▸ Задания
**a)** Перечислите всех людей, которые названы в исторических анекдотах по имени или фамилии. Каждого укажите один раз.
**b)** Напишите продолжение исторических анекдотов, начиная сразу после их последнего предложения.

::: Текст

В 1837 году, во время больших маневров в окрестностях города Вознесенска, одной стороной командовал Государь Император Николай Павлович, а другою — начальник всей поселенной кавалерии граф Витт. Случилось так, что во время самого жаркого дела без всякой достаточной причины генерал Витт вдруг переменил образ действий и стал с отрядом отступать. Государь, не понимая такого неожиданного маневра, спросил у бывшего подле него А. П. Ермолова:

— Чтобы значило это отступление, когда Витт находится в гораздо лучшем положении, чем я?

— Вероятно. Ваше Величество, граф Витт принимает это дело за настоящее, — был ответ Ермолова. (4)

* * *

Инспектируя однажды роту артиллерии, которой командовал А. П. Ермолов. Аракчеев нашел артиллерийских лошадей в неудовлетворительном состоянии и при этом строго заметил:

— Знаете ли, сударь, что от этого зависит вся репутация ваша!

— К несчастью знаю, отвечал Ермолов. — наша репутация часто зависит от скотов. (4)

* * *

Что значит это выражение «армяшка», которое вы часто употребляете? — спросил Ермолова князь Мадатов.

— По-нашему, — отвечал Ермолов, — это означает обманщика, плута.

— А, понимаю — подхватил Мадатов, — это то, что мы по-армянски называем «Алексей Петрович». (4)

* * *

Князь А. И. Барятинский был в числе нескольких гвардейских офицеров, отправленных Императором Николаем в 1835 году на Кавказ для приобретения ими военной опытности. В Ставрополе, где должно было окончательно определиться служебное назначение князя Барятинского, в это время командовал А. А. Вельяминов, известный друг и ученик Ермолова и, конечно, после него самый замечательный военный человек на Кавказе во всю первую половину нашего века. Вельяминов был отчасти человек старого покроя по своим обычаям и привычкам, говорил, например, молодым офицерам «ты» и т. п. В одно прекрасное утро, когда генерал, отличавшийся тучностью, лежал у себя в кабинете на диване в самом легком костюме, хорошо обрисовывавшем его формы, и, оборотясь лицом к стене, читал книгу, адъютант ввел к нему юношу Барятинского и провозгласил его фамилию.

— Спроси его, — не двигаясь ни одним членом, сказал Вельяминов своему адъютанту, — он из тех, что ли, что Государь прислал сюда учиться делу?

— Точно так, ваше превосходительство. — заметил от себя Барятинский.

— Хорошо, — прибавил Вельяминов, обращаясь опять к адъютанту, — так скажи ему, чтобы он приходил сегодня обедать в сюртуке, без сабли.

Адъютант передал слова генерала присутствовавшему при этом в роли третьего лица молодому князю, и этим аудиенция кончилась. Кроме спины Вельяминова. Барятинский в этот раз ничего не видал.

::::::
::: Представленные данные

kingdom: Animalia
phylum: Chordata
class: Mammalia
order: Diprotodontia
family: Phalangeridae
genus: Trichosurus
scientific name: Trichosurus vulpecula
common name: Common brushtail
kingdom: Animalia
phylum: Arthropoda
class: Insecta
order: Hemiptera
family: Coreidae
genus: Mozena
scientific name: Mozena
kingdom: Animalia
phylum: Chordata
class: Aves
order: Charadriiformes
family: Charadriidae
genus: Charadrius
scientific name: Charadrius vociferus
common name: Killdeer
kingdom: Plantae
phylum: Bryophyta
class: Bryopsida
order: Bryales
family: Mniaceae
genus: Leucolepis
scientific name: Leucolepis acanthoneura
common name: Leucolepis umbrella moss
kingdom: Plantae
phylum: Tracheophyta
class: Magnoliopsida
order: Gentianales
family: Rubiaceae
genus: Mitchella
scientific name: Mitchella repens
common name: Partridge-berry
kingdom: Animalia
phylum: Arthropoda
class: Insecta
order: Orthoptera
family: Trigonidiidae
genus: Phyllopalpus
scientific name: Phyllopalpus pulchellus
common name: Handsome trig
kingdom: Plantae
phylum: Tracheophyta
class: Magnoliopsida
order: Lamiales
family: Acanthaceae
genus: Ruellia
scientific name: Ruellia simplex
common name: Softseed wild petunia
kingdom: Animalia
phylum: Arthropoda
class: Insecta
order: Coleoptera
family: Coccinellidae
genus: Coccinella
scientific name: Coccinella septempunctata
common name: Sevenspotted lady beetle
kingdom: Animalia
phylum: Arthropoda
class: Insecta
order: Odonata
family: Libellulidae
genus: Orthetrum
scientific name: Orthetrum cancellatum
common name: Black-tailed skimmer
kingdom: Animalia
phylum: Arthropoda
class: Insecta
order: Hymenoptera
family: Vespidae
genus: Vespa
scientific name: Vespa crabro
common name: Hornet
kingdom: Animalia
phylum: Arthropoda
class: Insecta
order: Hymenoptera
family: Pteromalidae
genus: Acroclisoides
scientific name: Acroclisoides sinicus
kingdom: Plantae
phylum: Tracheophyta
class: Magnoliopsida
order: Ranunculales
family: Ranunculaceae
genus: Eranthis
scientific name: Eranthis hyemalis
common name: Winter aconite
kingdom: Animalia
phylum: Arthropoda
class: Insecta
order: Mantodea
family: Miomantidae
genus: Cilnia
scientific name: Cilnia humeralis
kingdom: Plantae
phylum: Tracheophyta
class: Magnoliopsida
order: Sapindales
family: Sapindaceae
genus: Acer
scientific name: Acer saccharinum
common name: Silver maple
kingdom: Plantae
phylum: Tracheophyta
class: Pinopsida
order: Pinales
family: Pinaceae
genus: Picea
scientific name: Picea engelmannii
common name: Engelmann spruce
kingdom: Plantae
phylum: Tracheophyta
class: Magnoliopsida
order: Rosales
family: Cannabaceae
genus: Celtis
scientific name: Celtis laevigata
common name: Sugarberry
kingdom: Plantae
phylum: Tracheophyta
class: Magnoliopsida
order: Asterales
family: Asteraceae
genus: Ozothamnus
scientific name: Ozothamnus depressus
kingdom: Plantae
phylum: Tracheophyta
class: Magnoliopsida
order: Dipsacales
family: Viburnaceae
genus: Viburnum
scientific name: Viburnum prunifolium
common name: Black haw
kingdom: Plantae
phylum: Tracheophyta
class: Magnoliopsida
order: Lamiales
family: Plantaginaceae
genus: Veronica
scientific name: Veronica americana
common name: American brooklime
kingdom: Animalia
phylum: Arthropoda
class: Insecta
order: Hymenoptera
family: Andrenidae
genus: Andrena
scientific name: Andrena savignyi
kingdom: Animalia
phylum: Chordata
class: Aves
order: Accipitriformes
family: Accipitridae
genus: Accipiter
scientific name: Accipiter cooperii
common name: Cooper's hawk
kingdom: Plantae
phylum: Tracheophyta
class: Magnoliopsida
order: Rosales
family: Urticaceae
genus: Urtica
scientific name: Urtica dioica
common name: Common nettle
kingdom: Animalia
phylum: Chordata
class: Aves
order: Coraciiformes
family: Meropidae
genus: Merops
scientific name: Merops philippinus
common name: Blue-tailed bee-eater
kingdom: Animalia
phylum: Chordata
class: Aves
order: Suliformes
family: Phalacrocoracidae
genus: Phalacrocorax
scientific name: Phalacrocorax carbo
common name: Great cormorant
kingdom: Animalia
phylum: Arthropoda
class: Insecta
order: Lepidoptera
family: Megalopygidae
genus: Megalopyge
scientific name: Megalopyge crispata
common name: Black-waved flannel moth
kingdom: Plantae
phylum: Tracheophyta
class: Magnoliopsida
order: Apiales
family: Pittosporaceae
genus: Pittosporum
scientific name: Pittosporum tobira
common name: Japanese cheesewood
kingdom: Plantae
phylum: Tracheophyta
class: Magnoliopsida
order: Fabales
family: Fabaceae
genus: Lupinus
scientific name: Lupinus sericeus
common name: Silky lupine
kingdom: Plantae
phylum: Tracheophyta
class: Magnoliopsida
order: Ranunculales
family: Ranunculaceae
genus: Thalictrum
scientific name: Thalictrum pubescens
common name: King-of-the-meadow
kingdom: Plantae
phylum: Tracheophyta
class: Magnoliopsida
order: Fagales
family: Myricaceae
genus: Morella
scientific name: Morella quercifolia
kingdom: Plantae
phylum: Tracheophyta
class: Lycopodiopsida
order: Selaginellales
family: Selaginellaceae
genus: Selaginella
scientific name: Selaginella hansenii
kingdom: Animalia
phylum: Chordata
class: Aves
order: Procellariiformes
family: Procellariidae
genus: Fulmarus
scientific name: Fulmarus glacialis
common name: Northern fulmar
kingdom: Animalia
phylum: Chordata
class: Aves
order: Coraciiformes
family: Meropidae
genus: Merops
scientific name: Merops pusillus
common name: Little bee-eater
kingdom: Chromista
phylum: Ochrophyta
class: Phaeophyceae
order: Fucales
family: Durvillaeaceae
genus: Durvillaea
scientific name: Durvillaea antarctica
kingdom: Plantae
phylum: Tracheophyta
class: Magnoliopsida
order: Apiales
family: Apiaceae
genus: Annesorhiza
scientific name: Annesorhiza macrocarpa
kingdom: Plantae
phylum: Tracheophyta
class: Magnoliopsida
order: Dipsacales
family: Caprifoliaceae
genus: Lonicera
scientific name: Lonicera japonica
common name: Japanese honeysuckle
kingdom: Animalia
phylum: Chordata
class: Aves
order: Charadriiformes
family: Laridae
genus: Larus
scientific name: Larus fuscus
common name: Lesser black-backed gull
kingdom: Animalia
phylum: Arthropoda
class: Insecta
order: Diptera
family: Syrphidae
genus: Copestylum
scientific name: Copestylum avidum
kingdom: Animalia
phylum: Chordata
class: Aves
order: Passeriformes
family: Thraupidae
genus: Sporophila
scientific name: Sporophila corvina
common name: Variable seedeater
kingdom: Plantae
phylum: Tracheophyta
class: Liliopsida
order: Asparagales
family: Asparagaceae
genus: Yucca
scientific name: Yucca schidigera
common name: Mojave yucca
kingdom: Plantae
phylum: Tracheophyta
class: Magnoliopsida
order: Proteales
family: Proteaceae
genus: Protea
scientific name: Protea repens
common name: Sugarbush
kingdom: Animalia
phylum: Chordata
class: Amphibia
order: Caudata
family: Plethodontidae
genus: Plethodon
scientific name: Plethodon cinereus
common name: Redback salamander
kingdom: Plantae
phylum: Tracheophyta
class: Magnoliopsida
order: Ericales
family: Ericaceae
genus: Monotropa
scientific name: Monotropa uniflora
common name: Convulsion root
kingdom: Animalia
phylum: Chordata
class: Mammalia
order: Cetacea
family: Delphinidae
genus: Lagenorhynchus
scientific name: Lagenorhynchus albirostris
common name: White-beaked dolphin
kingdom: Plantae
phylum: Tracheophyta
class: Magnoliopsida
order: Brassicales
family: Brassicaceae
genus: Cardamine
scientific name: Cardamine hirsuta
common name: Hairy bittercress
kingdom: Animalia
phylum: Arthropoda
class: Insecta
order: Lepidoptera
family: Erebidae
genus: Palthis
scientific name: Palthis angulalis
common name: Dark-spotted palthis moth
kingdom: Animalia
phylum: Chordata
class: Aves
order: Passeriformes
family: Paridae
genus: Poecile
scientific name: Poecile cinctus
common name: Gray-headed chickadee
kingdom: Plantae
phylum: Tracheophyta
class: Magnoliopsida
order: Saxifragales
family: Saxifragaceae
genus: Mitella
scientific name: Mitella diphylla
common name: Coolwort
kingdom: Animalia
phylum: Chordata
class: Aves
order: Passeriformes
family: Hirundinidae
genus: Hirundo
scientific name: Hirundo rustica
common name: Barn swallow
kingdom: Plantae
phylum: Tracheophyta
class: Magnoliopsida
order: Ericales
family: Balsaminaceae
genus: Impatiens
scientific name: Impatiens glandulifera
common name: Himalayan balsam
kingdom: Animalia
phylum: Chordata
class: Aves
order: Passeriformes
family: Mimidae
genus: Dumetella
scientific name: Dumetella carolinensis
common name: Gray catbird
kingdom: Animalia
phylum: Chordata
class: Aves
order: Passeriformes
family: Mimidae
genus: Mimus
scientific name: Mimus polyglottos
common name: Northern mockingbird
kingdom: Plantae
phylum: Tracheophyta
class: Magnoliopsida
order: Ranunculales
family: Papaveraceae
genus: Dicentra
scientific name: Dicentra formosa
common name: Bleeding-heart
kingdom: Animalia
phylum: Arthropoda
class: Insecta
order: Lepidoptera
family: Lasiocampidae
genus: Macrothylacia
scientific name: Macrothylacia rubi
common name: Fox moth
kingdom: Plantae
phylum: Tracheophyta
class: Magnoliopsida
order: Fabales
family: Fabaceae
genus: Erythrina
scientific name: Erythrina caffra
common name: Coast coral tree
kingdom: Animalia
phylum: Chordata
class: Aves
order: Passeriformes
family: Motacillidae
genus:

::::::

▸ Ожидаемые ответы
**a)** Николай Павлович (Император Николай), граф Витт, А. П. Ермолов, Аракчеев, князь Мадатов, князь А. И. Барятинский, А. А. Вельяминов

**b)**
При теперешних наших понятиях о вежливости самый невзыскательный прапорщик не согласился бы являться к подобному генералу на обеды. Но князь Барятинский, несмотря на свое богатство, связи и аристократические привычки, не затруднился прийти в назначенный час к командующему войсками, причем, к удивлению своему, заметил, что их, то есть гостей, кормили одним обедом, довольно изысканным, а Вельяминов сам ел другие кушанья, приготовленные чуть ли не на солдатской кухне. Барятинский всегда потом с признательностью вспоминал о своем бывшем учителе, столь оригинально суровом, но и столь даровитом, что ряд главнокомандующих на Кавказе смотрели на тамошнюю войну его плазами и что тогда только, когда его, то есть Вельяминова, система была принята князем А. И. Барятинским и Евдокимовым. Кавказ был окончательно покорен. (1)

* * *

В 1820-х годах Оренбургским генерал-губернатором и командиром отдельного оренбургского корпуса был князь Волконский, человек очень престарелый. Когда он был отозван, то сделал смотр башкиро-мещерякскому войску, к которому обратился приблизительно со следующими словами:

— Прощайте, ребята! Я послужил с вами довольно. Теперь Царь меня к себе требует.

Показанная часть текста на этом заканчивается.